Eu era péssima em Português

 

Me inscrevi para fazer um curso e para a matrícula precisava do meu histórico escolar do ensino médio. Obviamente eu não tinha o documento, tive que entrar em contato com o colégio que estudei. Expliquei pra secretária que eu tinha estudado lá na época em que os dinossauros tinham sido extintos e que precisava do tal histórico. A moça simpática, não demorou a me passar o documento. Com ele em mãos tive uma revelação bombástica: as minhas piores notas eram em português. Como assim? Em minha memória afetiva eu era ruim nas exatas, que de fato eu também era ruim, mas constava ali que em português eu conseguia ser pior. Segundo o documento eu era ruim em praticamente tudo, o que me salvava era História, que modéstia à parte eu acho lisonjeiro, e Educação Física. Educação Física? Eu sou reconhecida publicamente por ser quase incapaz de subir escada e mascar chiclete ao mesmo tempo. Lembrei que a professora de Educação Física era mucho loka, só colocava música legal e nos deixava ficar jogadas no chão falando sobre a vida. De vez em quando fazíamos meia dúzia de abdominais. Sabíamos tudo sobre a separação dela.

Mas ser péssima em Português ainda me intrigava. Na minha lembrança eu era muito boa, tinha textos elogiados pelos professores. Na oitava série fiz uma paródia de Canção do Exílio de Gonçalves Dias que foi um sucesso. A professora, uma senhora toda arrumadinha, fazia questão de mostrar pra todo mundo. Me rendeu até certa fama entre professores e colegas.

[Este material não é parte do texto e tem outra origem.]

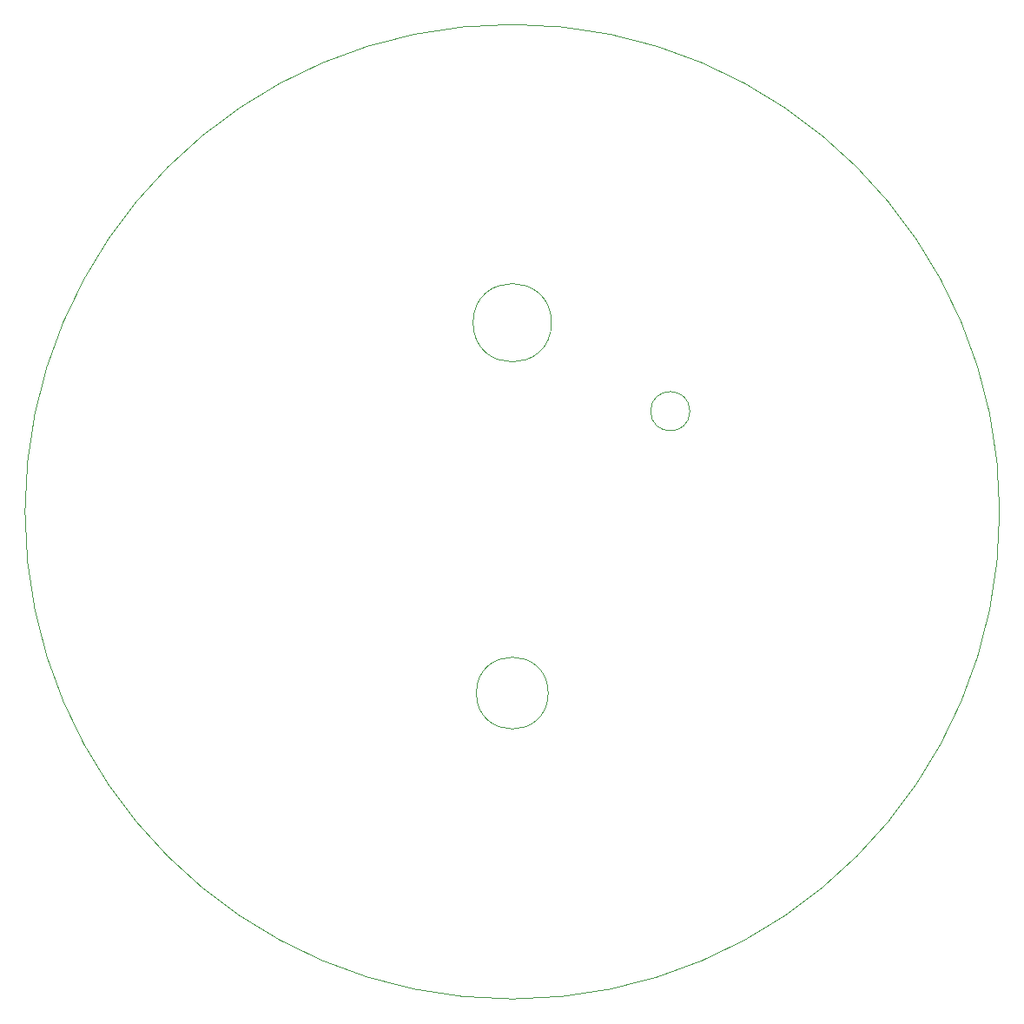
<source format=gbr>
%TF.GenerationSoftware,KiCad,Pcbnew,6.0.7*%
%TF.CreationDate,2022-12-16T09:25:35+13:00*%
%TF.ProjectId,panel,70616e65-6c2e-46b6-9963-61645f706362,rev?*%
%TF.SameCoordinates,Original*%
%TF.FileFunction,Profile,NP*%
%FSLAX46Y46*%
G04 Gerber Fmt 4.6, Leading zero omitted, Abs format (unit mm)*
G04 Created by KiCad (PCBNEW 6.0.7) date 2022-12-16 09:25:35*
%MOMM*%
%LPD*%
G01*
G04 APERTURE LIST*
%TA.AperFunction,Profile*%
%ADD10C,0.120000*%
%TD*%
G04 APERTURE END LIST*
D10*
X103500057Y-117680000D02*
G75*
G03*
X103500057Y-117680000I-3500057J0D01*
G01*
X103820995Y-81579006D02*
G75*
G03*
X103820995Y-81579006I-3820995J0D01*
G01*
X147500000Y-100000000D02*
G75*
G03*
X147500000Y-100000000I-47500000J0D01*
G01*
X117310497Y-90200000D02*
G75*
G03*
X117310497Y-90200000I-1910497J0D01*
G01*
M02*

</source>
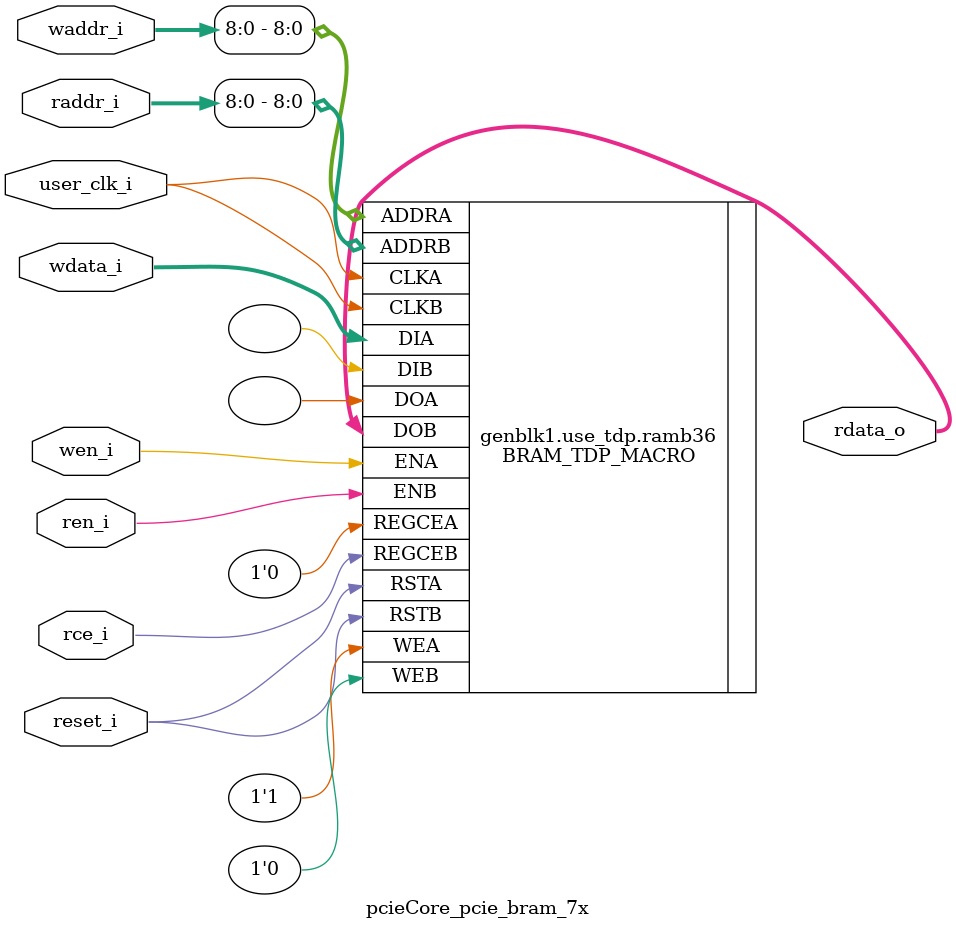
<source format=v>

`timescale 1ps/1ps

module pcieCore_pcie_bram_7x
  #(
    parameter [3:0]  LINK_CAP_MAX_LINK_SPEED = 4'h1,        // PCIe Link Speed : 1 - 2.5 GT/s; 2 - 5.0 GT/s
    parameter [5:0]  LINK_CAP_MAX_LINK_WIDTH = 6'h08,       // PCIe Link Width : 1 / 2 / 4 / 8
    parameter IMPL_TARGET = "HARD",                         // the implementation target : HARD, SOFT
    parameter DOB_REG = 0,                                  // 1 - use the output register;
                                                            // 0 - don't use the output register
    parameter WIDTH = 0                                     // supported WIDTH's : 4, 9, 18, 36 - uses RAMB36
                                                            //                     72 - uses RAMB36SDP
    )
    (
     input               user_clk_i,// user clock
     input               reset_i,   // bram reset

     input               wen_i,     // write enable
     input [12:0]        waddr_i,   // write address
     input [WIDTH - 1:0] wdata_i,   // write data

     input               ren_i,     // read enable
     input               rce_i,     // output register clock enable
     input [12:0]        raddr_i,   // read address

     output [WIDTH - 1:0] rdata_o   // read data
     );

   // map the address bits
   localparam ADDR_MSB = ((WIDTH == 4)  ? 12 :
                          (WIDTH == 9)  ? 11 :
                          (WIDTH == 18) ? 10 :
                          (WIDTH == 36) ?  9 :
                                           8
                          );

   // set the width of the tied off low address bits
   localparam ADDR_LO_BITS = ((WIDTH == 4)  ? 2 :
                              (WIDTH == 9)  ? 3 :
                              (WIDTH == 18) ? 4 :
                              (WIDTH == 36) ? 5 :
                                              0 // for WIDTH 72 use RAMB36SDP
                              );

   // map the data bits
   localparam D_MSB =  ((WIDTH == 4)  ?  3 :
                        (WIDTH == 9)  ?  7 :
                        (WIDTH == 18) ? 15 :
                        (WIDTH == 36) ? 31 :
                                        63
                        );

   // map the data parity bits
   localparam DP_LSB =  D_MSB + 1;

   localparam DP_MSB =  ((WIDTH == 4)  ? 4 :
                         (WIDTH == 9)  ? 8 :
                         (WIDTH == 18) ? 17 :
                         (WIDTH == 36) ? 35 :
                                         71
                        );

   localparam DPW = DP_MSB - DP_LSB + 1;
   localparam WRITE_MODE = ((WIDTH == 72) && (!((LINK_CAP_MAX_LINK_SPEED == 4'h2) && (LINK_CAP_MAX_LINK_WIDTH == 6'h08)))) ? "WRITE_FIRST" :
                           ((LINK_CAP_MAX_LINK_SPEED == 4'h2) && (LINK_CAP_MAX_LINK_WIDTH == 6'h08)) ? "WRITE_FIRST" : "NO_CHANGE";


   localparam DEVICE = (IMPL_TARGET == "HARD") ? "7SERIES" : "VIRTEX6";
   localparam BRAM_SIZE = "36Kb";

   localparam WE_WIDTH =(DEVICE == "VIRTEX5" || DEVICE == "VIRTEX6" || DEVICE == "7SERIES") ?
                            ((WIDTH <= 9) ? 1 :
                             (WIDTH > 9 && WIDTH <= 18) ? 2 :
                             (WIDTH > 18 && WIDTH <= 36) ? 4 :
                             (WIDTH > 36 && WIDTH <= 72) ? 8 :
                             (BRAM_SIZE == "18Kb") ? 4 : 8 ) : 8;

   //synthesis translate_off
   initial begin
      //$display("[%t] %m DOB_REG %0d WIDTH %0d ADDR_MSB %0d ADDR_LO_BITS %0d DP_MSB %0d DP_LSB %0d D_MSB %0d",
      //          $time, DOB_REG,   WIDTH,    ADDR_MSB,    ADDR_LO_BITS,    DP_MSB,    DP_LSB,    D_MSB);

      case (WIDTH)
        4,9,18,36,72:;
        default:
          begin
             $display("[%t] %m Error WIDTH %0d not supported", $time, WIDTH);
             $finish;
          end
      endcase // case (WIDTH)
   end
   //synthesis translate_on

   generate
   if ((LINK_CAP_MAX_LINK_WIDTH == 6'h08 && LINK_CAP_MAX_LINK_SPEED == 4'h2) || (WIDTH == 72)) begin : use_sdp
        BRAM_SDP_MACRO #(
               .DEVICE        (DEVICE),
               .BRAM_SIZE     (BRAM_SIZE),
               .DO_REG        (DOB_REG),
               .READ_WIDTH    (WIDTH),
               .WRITE_WIDTH   (WIDTH),
               .WRITE_MODE    (WRITE_MODE)
               )
        ramb36sdp(
               .DO             (rdata_o[WIDTH-1:0]),
               .DI             (wdata_i[WIDTH-1:0]),
               .RDADDR         (raddr_i[ADDR_MSB:0]),
               .RDCLK          (user_clk_i),
               .RDEN           (ren_i),
               .REGCE          (rce_i),
               .RST            (reset_i),
               .WE             ({WE_WIDTH{1'b1}}),
               .WRADDR         (waddr_i[ADDR_MSB:0]),
               .WRCLK          (user_clk_i),
               .WREN           (wen_i)
               );

    end  // block: use_sdp
    else if (WIDTH <= 36) begin : use_tdp
    // use RAMB36's if the width is 4, 9, 18, or 36
        BRAM_TDP_MACRO #(
               .DEVICE        (DEVICE),
               .BRAM_SIZE     (BRAM_SIZE),
               .DOA_REG       (0),
               .DOB_REG       (DOB_REG),
               .READ_WIDTH_A  (WIDTH),
               .READ_WIDTH_B  (WIDTH),
               .WRITE_WIDTH_A (WIDTH),
               .WRITE_WIDTH_B (WIDTH),
               .WRITE_MODE_A  (WRITE_MODE)
               )
        ramb36(
               .DOA            (),
               .DOB            (rdata_o[WIDTH-1:0]),
               .ADDRA          (waddr_i[ADDR_MSB:0]),
               .ADDRB          (raddr_i[ADDR_MSB:0]),
               .CLKA           (user_clk_i),
               .CLKB           (user_clk_i),
               .DIA            (wdata_i[WIDTH-1:0]),
               .DIB            ({WIDTH{1'b0}}),
               .ENA            (wen_i),
               .ENB            (ren_i),
               .REGCEA         (1'b0),
               .REGCEB         (rce_i),
               .RSTA           (reset_i),
               .RSTB           (reset_i),
               .WEA            ({WE_WIDTH{1'b1}}),
               .WEB            ({WE_WIDTH{1'b0}})
               );
   end // block: use_tdp
   endgenerate

endmodule // pcie_bram_7x


</source>
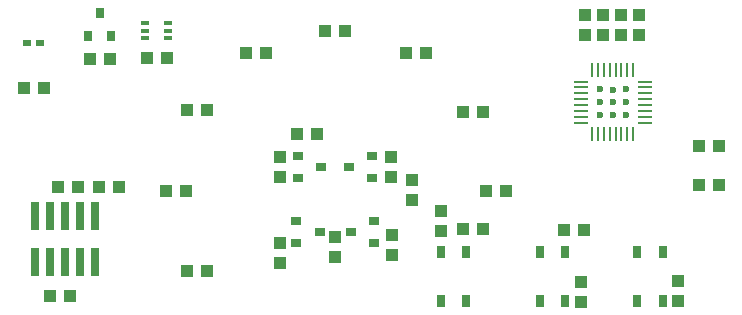
<source format=gbr>
G04 EAGLE Gerber RS-274X export*
G75*
%MOMM*%
%FSLAX34Y34*%
%LPD*%
%INSolderpaste Bottom*%
%IPPOS*%
%AMOC8*
5,1,8,0,0,1.08239X$1,22.5*%
G01*
%ADD10R,0.900000X0.800000*%
%ADD11R,0.762000X2.413000*%
%ADD12R,1.000000X1.000000*%
%ADD13R,0.770000X0.420000*%
%ADD14R,0.800000X0.600000*%
%ADD15R,0.650000X1.050000*%
%ADD16R,0.800000X0.900000*%
%ADD17R,1.150000X0.270000*%
%ADD18R,0.270000X1.150000*%
%ADD19C,0.600000*%


D10*
X397924Y76962D03*
X417924Y86462D03*
X417924Y67462D03*
X371696Y76962D03*
X351696Y67462D03*
X351696Y86462D03*
X373220Y132080D03*
X353220Y122580D03*
X353220Y141580D03*
X396400Y132080D03*
X416400Y141580D03*
X416400Y122580D03*
D11*
X181610Y51562D03*
X181610Y90678D03*
X168910Y51562D03*
X168910Y90678D03*
X156210Y51562D03*
X156210Y90678D03*
X143510Y51562D03*
X143510Y90678D03*
X130810Y51562D03*
X130810Y90678D03*
D12*
X611632Y243468D03*
X611632Y260468D03*
X352180Y160020D03*
X369180Y160020D03*
X449580Y121530D03*
X449580Y104530D03*
D13*
X243180Y241150D03*
X243180Y247650D03*
X243180Y254150D03*
X224180Y241150D03*
X224180Y247650D03*
X224180Y254150D03*
D14*
X124040Y237490D03*
X135040Y237490D03*
D15*
X474390Y60120D03*
X495890Y60120D03*
X474390Y18620D03*
X495890Y18620D03*
X579710Y18620D03*
X558210Y18620D03*
X579710Y60120D03*
X558210Y60120D03*
X662260Y18620D03*
X640760Y18620D03*
X662260Y60120D03*
X640760Y60120D03*
D12*
X384810Y55762D03*
X384810Y72762D03*
X193920Y223520D03*
X176920Y223520D03*
X337820Y123580D03*
X337820Y140580D03*
X337820Y50682D03*
X337820Y67682D03*
X432816Y57794D03*
X432816Y74794D03*
X431800Y140580D03*
X431800Y123580D03*
X276470Y44450D03*
X259470Y44450D03*
X258690Y111760D03*
X241690Y111760D03*
X276470Y180340D03*
X259470Y180340D03*
X326000Y228600D03*
X309000Y228600D03*
X393310Y247650D03*
X376310Y247650D03*
X461890Y228600D03*
X444890Y228600D03*
X510150Y179070D03*
X493150Y179070D03*
X529200Y111760D03*
X512200Y111760D03*
X510404Y80010D03*
X493404Y80010D03*
X595240Y78740D03*
X578240Y78740D03*
X121040Y199390D03*
X138040Y199390D03*
X143392Y22606D03*
X160392Y22606D03*
X474472Y78114D03*
X474472Y95114D03*
X225180Y224790D03*
X242180Y224790D03*
D16*
X185420Y262730D03*
X194920Y242730D03*
X175920Y242730D03*
D12*
X674878Y18424D03*
X674878Y35424D03*
X592582Y18170D03*
X592582Y35170D03*
X709540Y116840D03*
X692540Y116840D03*
X709540Y149860D03*
X692540Y149860D03*
X150250Y115570D03*
X167250Y115570D03*
X184540Y115570D03*
X201540Y115570D03*
X642112Y243468D03*
X642112Y260468D03*
X626872Y243468D03*
X626872Y260468D03*
X596392Y243468D03*
X596392Y260468D03*
D17*
X646760Y169444D03*
X646760Y174444D03*
X646760Y179444D03*
X646760Y184444D03*
X646760Y189444D03*
X646760Y194444D03*
X646760Y199444D03*
X646760Y204444D03*
D18*
X637260Y213944D03*
X632260Y213944D03*
X627260Y213944D03*
X622260Y213944D03*
X617260Y213944D03*
X612260Y213944D03*
X607260Y213944D03*
X602260Y213944D03*
D17*
X592760Y204444D03*
X592760Y199444D03*
X592760Y194444D03*
X592760Y189444D03*
X592760Y184444D03*
X592760Y179444D03*
X592760Y174444D03*
X592760Y169444D03*
D18*
X602260Y159944D03*
X607260Y159944D03*
X612260Y159944D03*
X617260Y159944D03*
X622260Y159944D03*
X627260Y159944D03*
X632260Y159944D03*
X637260Y159944D03*
D19*
X630760Y175944D03*
X630760Y186944D03*
X630760Y197944D03*
X619760Y186944D03*
X619760Y175944D03*
X619760Y196944D03*
X608760Y175944D03*
X608760Y186944D03*
X608760Y197944D03*
M02*

</source>
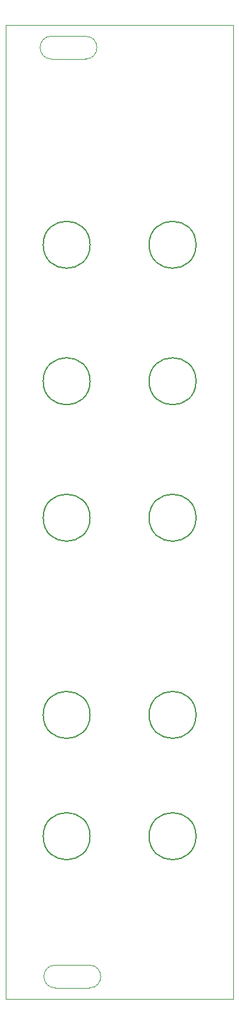
<source format=gm1>
%TF.GenerationSoftware,KiCad,Pcbnew,(6.0.1)*%
%TF.CreationDate,2022-10-19T13:09:28-04:00*%
%TF.ProjectId,ER-PROTO-PANEL-01,45522d50-524f-4544-9f2d-50414e454c2d,1*%
%TF.SameCoordinates,Original*%
%TF.FileFunction,Profile,NP*%
%FSLAX46Y46*%
G04 Gerber Fmt 4.6, Leading zero omitted, Abs format (unit mm)*
G04 Created by KiCad (PCBNEW (6.0.1)) date 2022-10-19 13:09:28*
%MOMM*%
%LPD*%
G01*
G04 APERTURE LIST*
%TA.AperFunction,Profile*%
%ADD10C,0.100000*%
%TD*%
%TA.AperFunction,Profile*%
%ADD11C,0.150000*%
%TD*%
G04 APERTURE END LIST*
D10*
X46500000Y-124000000D02*
X51000000Y-124000000D01*
X46500000Y-127000000D02*
X51000000Y-127000000D01*
X46500000Y-124000000D02*
G75*
G03*
X46500000Y-127000000I0J-1500000D01*
G01*
X51000000Y-127000000D02*
G75*
G03*
X51000000Y-124000000I0J1500000D01*
G01*
X46000000Y-4500000D02*
X50500000Y-4500000D01*
X46000000Y-1500000D02*
X50500000Y-1500000D01*
X50500000Y-4500000D02*
G75*
G03*
X50500000Y-1500000I0J1500000D01*
G01*
X46000000Y-1500000D02*
G75*
G03*
X46000000Y-4500000I0J-1500000D01*
G01*
X40000000Y0D02*
X70000000Y0D01*
X70000000Y0D02*
X70000000Y-128500000D01*
X70000000Y-128500000D02*
X40000000Y-128500000D01*
X40000000Y-128500000D02*
X40000000Y0D01*
D11*
X51100000Y-47000000D02*
G75*
G03*
X51100000Y-47000000I-3100000J0D01*
G01*
X65100000Y-91000000D02*
G75*
G03*
X65100000Y-91000000I-3100000J0D01*
G01*
X51100000Y-91000000D02*
G75*
G03*
X51100000Y-91000000I-3100000J0D01*
G01*
X65100000Y-29000000D02*
G75*
G03*
X65100000Y-29000000I-3100000J0D01*
G01*
X51100000Y-107000000D02*
G75*
G03*
X51100000Y-107000000I-3100000J0D01*
G01*
X51100000Y-65000000D02*
G75*
G03*
X51100000Y-65000000I-3100000J0D01*
G01*
X65100000Y-47000000D02*
G75*
G03*
X65100000Y-47000000I-3100000J0D01*
G01*
X51100000Y-29000000D02*
G75*
G03*
X51100000Y-29000000I-3100000J0D01*
G01*
X65100000Y-65000000D02*
G75*
G03*
X65100000Y-65000000I-3100000J0D01*
G01*
X65100000Y-107000000D02*
G75*
G03*
X65100000Y-107000000I-3100000J0D01*
G01*
M02*

</source>
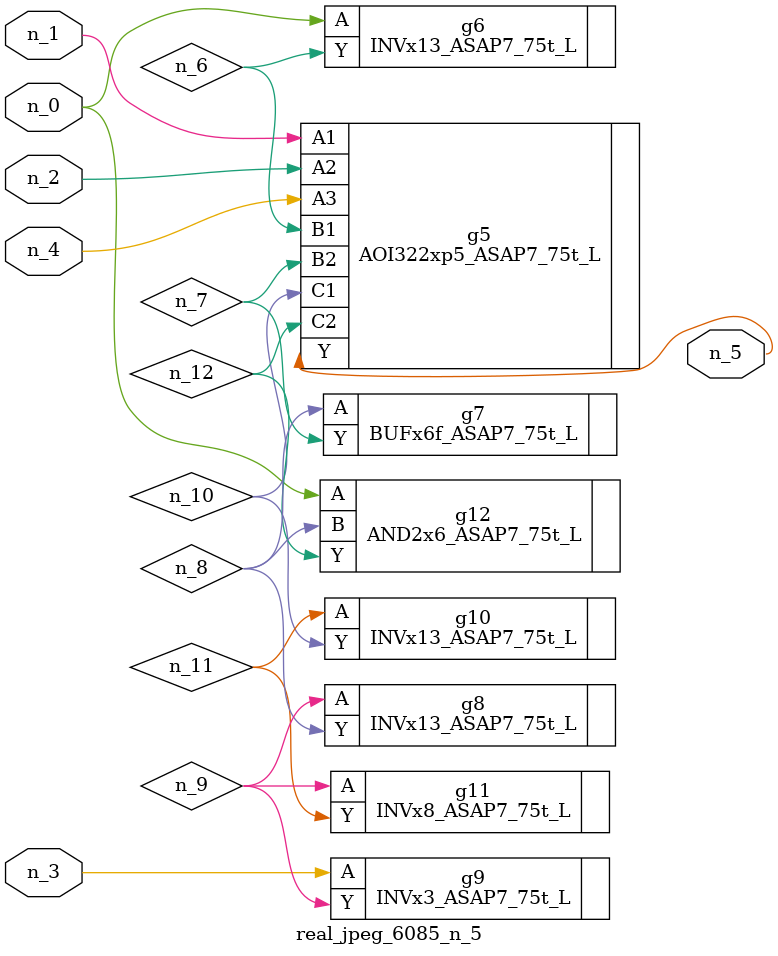
<source format=v>
module real_jpeg_6085_n_5 (n_4, n_0, n_1, n_2, n_3, n_5);

input n_4;
input n_0;
input n_1;
input n_2;
input n_3;

output n_5;

wire n_12;
wire n_8;
wire n_11;
wire n_6;
wire n_7;
wire n_10;
wire n_9;

INVx13_ASAP7_75t_L g6 ( 
.A(n_0),
.Y(n_6)
);

AND2x6_ASAP7_75t_L g12 ( 
.A(n_0),
.B(n_8),
.Y(n_12)
);

AOI322xp5_ASAP7_75t_L g5 ( 
.A1(n_1),
.A2(n_2),
.A3(n_4),
.B1(n_6),
.B2(n_7),
.C1(n_10),
.C2(n_12),
.Y(n_5)
);

INVx3_ASAP7_75t_L g9 ( 
.A(n_3),
.Y(n_9)
);

BUFx6f_ASAP7_75t_L g7 ( 
.A(n_8),
.Y(n_7)
);

INVx13_ASAP7_75t_L g8 ( 
.A(n_9),
.Y(n_8)
);

INVx8_ASAP7_75t_L g11 ( 
.A(n_9),
.Y(n_11)
);

INVx13_ASAP7_75t_L g10 ( 
.A(n_11),
.Y(n_10)
);


endmodule
</source>
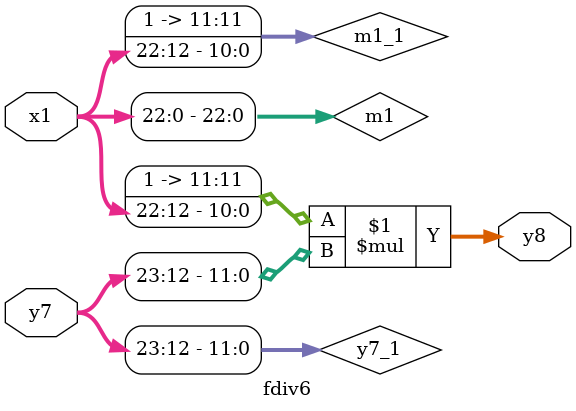
<source format=sv>
`default_nettype none

module fdiv6(
  input wire [31:0] x1,
  input wire [23:0] y7,
  output wire [23:0] y8 );

  wire [22:0] m1;
  assign m1 = x1[22:0];
  
  wire [11:0] m1_1, y7_1;
  assign m1_1 = {1'b1, m1[22:12]};
  assign y7_1 = y7[23:12];

  assign y8 = m1_1 * y7_1;

endmodule

`default_nettype wire

</source>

Nesse processo de fazer uma busca na minha memória, cheguei aos meus dias sombrios no Ensino Médio. Fora o fato de eu ser insubordinada demais para conseguir identificar uma oração subordinada, na primeira semana de aula nos pediram para fazer uma dissertação à la vestibular da época. A nova professora uma senhora loira, sisuda, que parecia ter saído do 3° Reich, a qual lamento não lembrar o nome, pois teria um certo prazer vingativo em expô-la aqui, deve ter nos passado uma receita de dissertação. Eu cumprindo meu papel de adolescente de 14 anos, não devo ter prestado atenção. Logo, muito segura de mim, cravei uma prosa qualquer e semanas mais tarde a gentil mestra leu meu texto como um exemplo de redação ruim, segundo ela, bom mesmo era o texto do André, um menino que passava a aula inteira comendo bananas, e ali naquele momento nascia nossa rusga que rendeu as piores notas no meu histórico escolar.

Ela provavelmente me achava pretensiosa (eu talvez fosse), e tinha dificuldade de lidar com a minha criatividade, ironia e sarcasmo característicos.  Eu a achava péssima, incapaz de reconhecer minha prodigiosa escrita e me tornava cada vez mais irônica e sarcástica em todas as minhas ações. O ruim é que essa má relação, essa disputa de poder, com a professora austera me afastou dos meus escritos, pelo menos da exposição pública deles. Passei três anos da minha vida ouvindo que eu não escrevia bem, não conseguia seguir a receita de bolo da dissertação do famigerado vestibular. Em algum momento acreditei. A senhora sisuda tinha mais poder mesmo.

Anos passaram, anos de escrita escondida, às vezes só imaginada, no processo de cura que às vezes o tempo faz, e sem vergonha, ligando o botão do fod@-se voltei a expor minhas mal traçadas linhas. Não por fazer isso bem ou mal, mas por gostar de fazer. Sendo assim, minha jovem de qualquer idade que me lê ou não, não deixe lhe dizerem no que você é boa ou ruim, permita-se avaliar você mesma e para além do bom e ruim, foque no prazer e na ausência dele.

De mais a mais, se eu fosse avaliar a mestra saída do 3° Reich, ela teria se afastado da sala de aula no dia em que leu meu texto, mas provavelmente a ela gerava algum prazer expor alunos em fase de construção de personalidade. Pense quantos estudantes ela enlatou ao longo de sua carreira como docente?